Lack of sleep has a negative impact on the skin, increases the level of stress hormones and can cause damage to your attempts to lose weight. If you want to improve the quality of sleep, do not just seize the tablet. Instead, use products, has a beneficial effect on sleep.

Tell us what foods help you sleep, so you can include these foods in your menu. Eat them in the evening to get a really good sleep, but try not to overeat, so it does not impact on your weight.

1. Oatmeal
Many believe that this is porridge for breakfast, but if it has no sugar, it will provide your body with lots of beneficial nutrients, including magnesium, calcium and potassium. More in oats contain melatonin, the sleep hormone, which may be needed if you get up early and need a good rest.

2 (1)

2. BANANAS
Another excellent source of minerals, which will help you relax in the evening. Bananas contain tryptophan – an amino acid needed for relaxation. But do not expect miracles, but it is one of the best products for the normalization of sleep. Bananas should have at least an hour before bedtime.Magnesium and tryptophan can help you to tune in the desired fashion.

3. ALMOND
Protein also helps you prepare to sleep, and it is contained in almonds in abundance, as well as magnesium. More of these nuts you get tryptophan, so they are ideal for a late snack. You do not need a lot of almonds, only a handful will give the required number of elements to sleep. If you prefer to eat almonds in the form of oil, limit one tablespoon.

3 (1)

4. CHERRY
Melatonin – sleep hormone, is rarely to be found in food, but in cherry it is contained in excess, so this berry has become one of the best foods for healthy sleep. Handfuls of cherries will be enough, or (off-season), you can use cherry juice. Choose unsweetened brand because cherry and so sweet enough, and excess sugar negatively affect your sleep.

5. MILK
large amounts of protein and tryptophan makes milk is simply indispensable when you want a natural way to establish a dream. Also in dairy products contain calcium, which helps to overcome stress and relax.
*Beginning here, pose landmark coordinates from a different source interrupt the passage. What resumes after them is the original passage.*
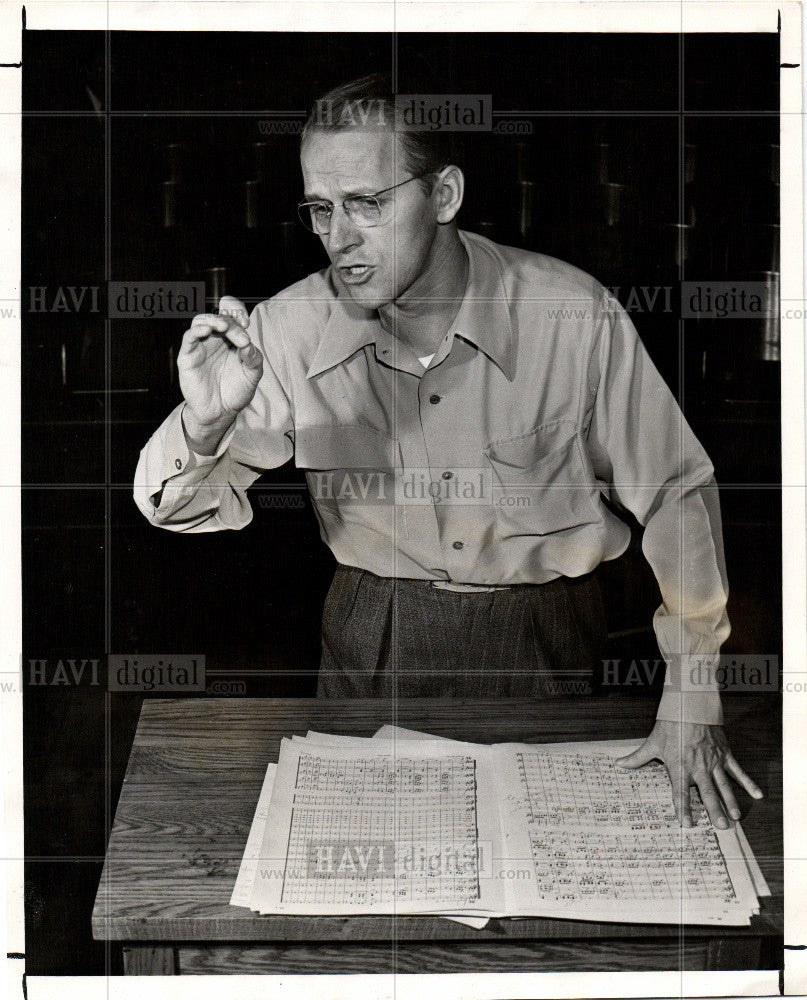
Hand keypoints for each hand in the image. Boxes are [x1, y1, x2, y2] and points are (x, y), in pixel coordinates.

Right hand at [177, 295, 263, 432]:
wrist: (221, 412)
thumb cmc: (236, 391)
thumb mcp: (252, 374)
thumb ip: (253, 357)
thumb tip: (247, 343)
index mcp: (232, 339)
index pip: (232, 314)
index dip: (237, 312)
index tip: (246, 322)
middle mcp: (216, 339)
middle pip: (219, 317)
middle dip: (231, 322)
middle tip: (241, 336)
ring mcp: (201, 346)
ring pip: (201, 321)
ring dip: (213, 320)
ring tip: (224, 327)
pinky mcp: (188, 356)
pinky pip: (189, 337)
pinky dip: (197, 330)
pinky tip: (207, 331)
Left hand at [616, 719, 762, 828]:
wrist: (688, 706)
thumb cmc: (669, 725)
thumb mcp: (652, 742)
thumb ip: (637, 758)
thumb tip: (619, 765)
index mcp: (679, 767)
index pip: (680, 793)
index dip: (683, 809)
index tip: (687, 824)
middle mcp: (698, 767)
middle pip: (707, 793)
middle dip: (714, 811)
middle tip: (722, 827)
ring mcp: (713, 761)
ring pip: (724, 785)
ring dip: (730, 801)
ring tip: (735, 817)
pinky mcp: (724, 753)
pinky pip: (738, 770)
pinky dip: (748, 782)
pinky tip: (758, 795)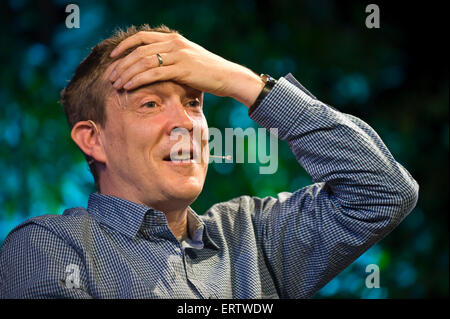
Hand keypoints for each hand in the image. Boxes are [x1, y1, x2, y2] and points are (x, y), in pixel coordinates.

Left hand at [108, 31, 263, 106]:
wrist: (228, 77)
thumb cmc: (208, 72)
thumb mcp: (188, 59)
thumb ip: (172, 58)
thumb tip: (156, 66)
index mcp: (173, 39)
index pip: (142, 37)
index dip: (125, 46)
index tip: (113, 57)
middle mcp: (174, 44)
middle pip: (139, 50)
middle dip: (121, 64)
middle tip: (110, 76)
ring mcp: (178, 55)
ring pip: (143, 61)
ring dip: (126, 72)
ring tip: (116, 83)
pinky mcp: (182, 69)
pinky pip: (154, 73)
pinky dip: (138, 79)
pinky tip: (128, 86)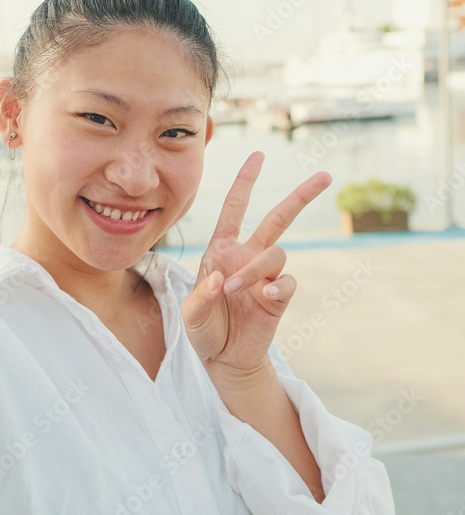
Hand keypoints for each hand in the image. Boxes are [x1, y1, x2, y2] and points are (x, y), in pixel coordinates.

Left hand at [181, 152, 331, 375]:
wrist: (224, 360)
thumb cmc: (204, 330)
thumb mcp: (190, 316)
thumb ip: (201, 297)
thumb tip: (220, 278)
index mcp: (222, 249)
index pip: (236, 207)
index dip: (246, 181)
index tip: (259, 155)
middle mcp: (247, 256)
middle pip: (278, 218)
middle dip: (301, 196)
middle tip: (325, 176)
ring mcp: (266, 276)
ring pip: (276, 253)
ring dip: (255, 268)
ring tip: (234, 290)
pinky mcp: (280, 298)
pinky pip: (287, 283)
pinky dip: (278, 287)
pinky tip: (267, 297)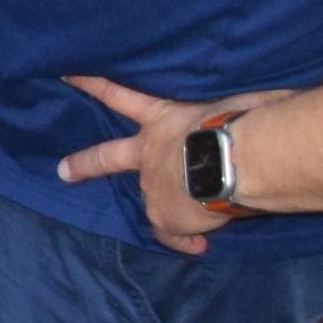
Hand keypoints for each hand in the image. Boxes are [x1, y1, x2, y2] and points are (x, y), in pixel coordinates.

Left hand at [58, 73, 281, 253]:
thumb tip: (258, 108)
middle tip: (63, 171)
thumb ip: (231, 109)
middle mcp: (149, 152)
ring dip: (169, 205)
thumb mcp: (232, 103)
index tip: (63, 76)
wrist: (243, 157)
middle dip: (83, 165)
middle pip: (107, 157)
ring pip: (151, 199)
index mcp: (164, 116)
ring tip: (199, 207)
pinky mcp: (167, 216)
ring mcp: (153, 186)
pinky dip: (183, 240)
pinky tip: (196, 246)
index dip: (91, 84)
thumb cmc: (246, 119)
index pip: (119, 95)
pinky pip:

If the glass of milk you do not like, choose to dine plain yogurt or cottage cheese.

4 (1)

6. EGGS
One hard-boiled egg, can significantly affect the speed of falling asleep. It contains enough protein to make you feel sleepy. Eggs – an indispensable tool for a good sleep, but do not fry them.

7. hummus
If you are looking for a source of vegetable protein, almonds and you do not like, click for a late snack of hummus, it will help you get to sleep without problems. It is rich in tryptophan, and goes well with whole grain crackers or toast, which will also help you to relax in the evening and improve sleep quality.

5 (1)

8. FISH
tuna, halibut and shrimp are rich in tryptophan, in addition, they contain large amounts of vitamin B6, required for the production of serotonin and melatonin, which is essential for quality sleep. White fish, of course, is among the products that will help you better sleep.

9. Herbal teas
Chamomile, lemon and passion will be your best choice if you want to make the dream complete.Green tea – also a good option if you choose it without caffeine. Try evening drink herbal teas or simply obzavedites conventional teas without caffeine.

6 (1)

10. Honey
Glucose contained in honey, will help you sleep if you do not eat more than one tablespoon. Honey refers to products that help to build a dream, and you can use it both separately and in addition to a cup of herbal tea to enhance the effect.